Saved entries
------

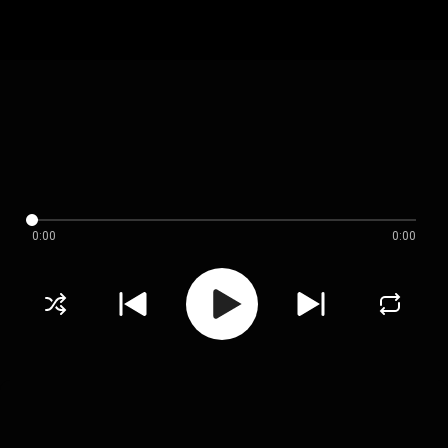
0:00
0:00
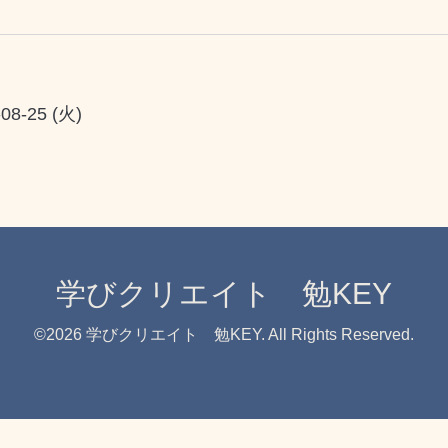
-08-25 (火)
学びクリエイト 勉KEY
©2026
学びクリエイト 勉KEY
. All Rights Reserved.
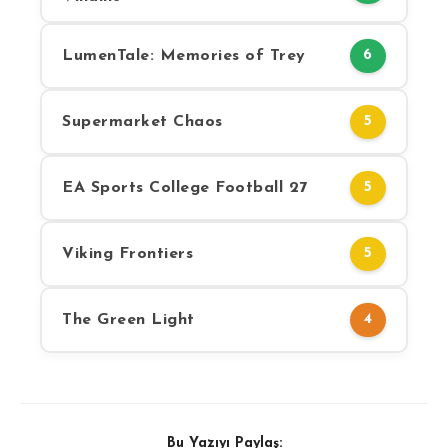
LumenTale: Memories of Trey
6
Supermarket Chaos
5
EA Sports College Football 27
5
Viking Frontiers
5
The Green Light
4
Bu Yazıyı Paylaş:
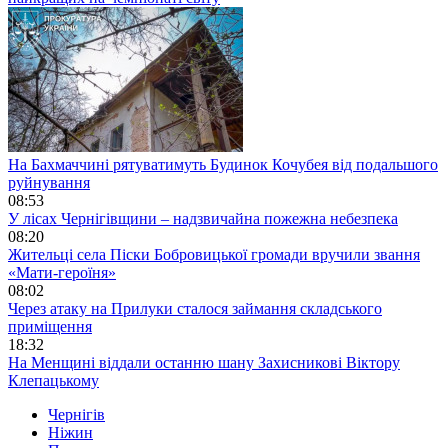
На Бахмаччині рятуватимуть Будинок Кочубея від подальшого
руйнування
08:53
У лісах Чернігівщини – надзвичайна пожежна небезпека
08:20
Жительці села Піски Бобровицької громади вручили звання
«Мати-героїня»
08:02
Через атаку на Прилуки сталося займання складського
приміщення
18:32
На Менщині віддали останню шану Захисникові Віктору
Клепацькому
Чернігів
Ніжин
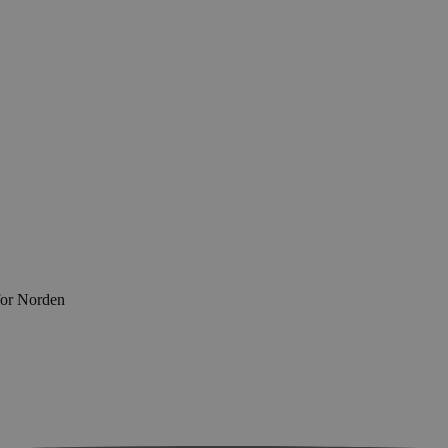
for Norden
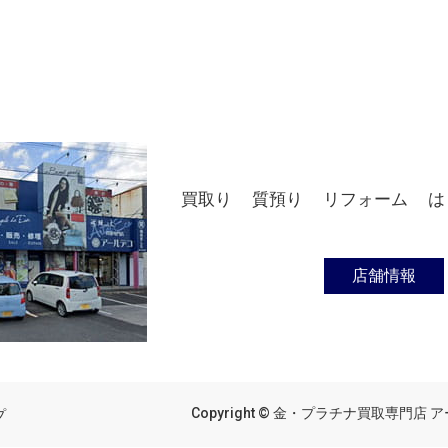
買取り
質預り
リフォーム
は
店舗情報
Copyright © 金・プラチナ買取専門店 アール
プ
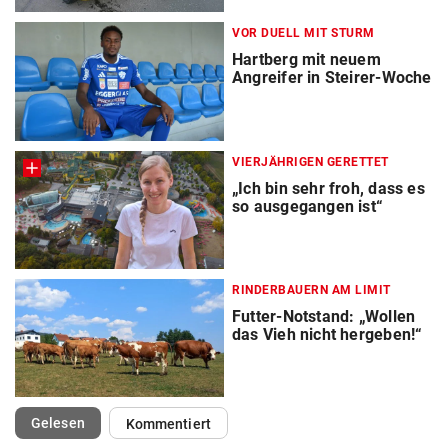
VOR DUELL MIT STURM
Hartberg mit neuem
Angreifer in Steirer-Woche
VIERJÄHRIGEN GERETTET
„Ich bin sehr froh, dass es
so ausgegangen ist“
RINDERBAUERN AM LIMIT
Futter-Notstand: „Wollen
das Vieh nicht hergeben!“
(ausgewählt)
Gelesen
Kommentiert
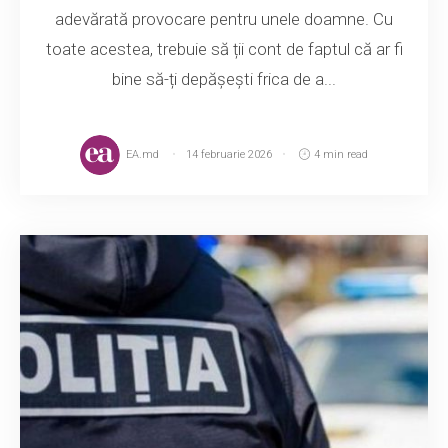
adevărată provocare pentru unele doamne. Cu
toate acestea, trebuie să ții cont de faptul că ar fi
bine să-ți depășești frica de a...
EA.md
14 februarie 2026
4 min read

------

## What the task asks
Print every entry exactly as written, without the pictures.

## Response to this task
0:00
0:00
-08-25 (火)
学びクリエイト 勉KEY
©2026
学びクリエイト 勉KEY
. All Rights Reserved.
LumenTale: Memories of Trey
6
Supermarket Chaos
5
EA Sports College Football 27
5
Viking Frontiers
5
The Green Light
4
Bu Yazıyı Paylaş:
На Бахмаччині рятуватимуть Будинок Кочубея від подальшого
руйнування
08:53
У лісах Чернігівщини – надзвичайна пожежна небезпека
08:20
Жительці села Піски Бобровицької громади вручили звання
«Мати-героїня»
08:02
Через атаку на Прилуки сталося займання складського
приміщення
18:32
На Менщині віддали останню шану Захисникові Віктору
Клепацькому
Чернігів
Ніжин
for Norden
買取り
質預り
リフォーム
は
店舗情報
Copyright © 金・プラチナ買取専門店 アール
プ
VOR DUELL MIT STURM
Hartberg mit neuem
Angreifer in Steirer-Woche
VIERJÄHRIGEN GERETTET
„Ich bin sehr froh, dass es
so ausgegangen ist“
RINDERBAUERN AM LIMIT
Futter-Notstand: „Wollen
das Vieh nicht hergeben!“
(ausgewählt)
Gelesen
Kommentiert
adevărată provocare pentru unele doamne. Cu
toate acestea, trebuie să ții cont de faptul că ar fi
bine să-ți depășești frica de a...
EA.md
14 februarie 2026
4 min read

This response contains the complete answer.